*EXERCISE INPUT*.
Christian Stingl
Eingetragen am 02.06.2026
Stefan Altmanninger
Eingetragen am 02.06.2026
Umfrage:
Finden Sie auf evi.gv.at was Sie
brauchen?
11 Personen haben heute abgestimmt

*REQUEST*.
Transcribe every line of the entries above, preserving the wording, spelling, punctuation, and line breaks without alteration.

*YOUR SOLUTION*.
Christian Stingl
Eingetragen am 02.06.2026
Stefan Altmanninger
Eingetragen am 02.06.2026
Umfrage:
Finden Sie auf evi.gv.at was Sie
brauchen?
11 Personen haben heute abgestimmt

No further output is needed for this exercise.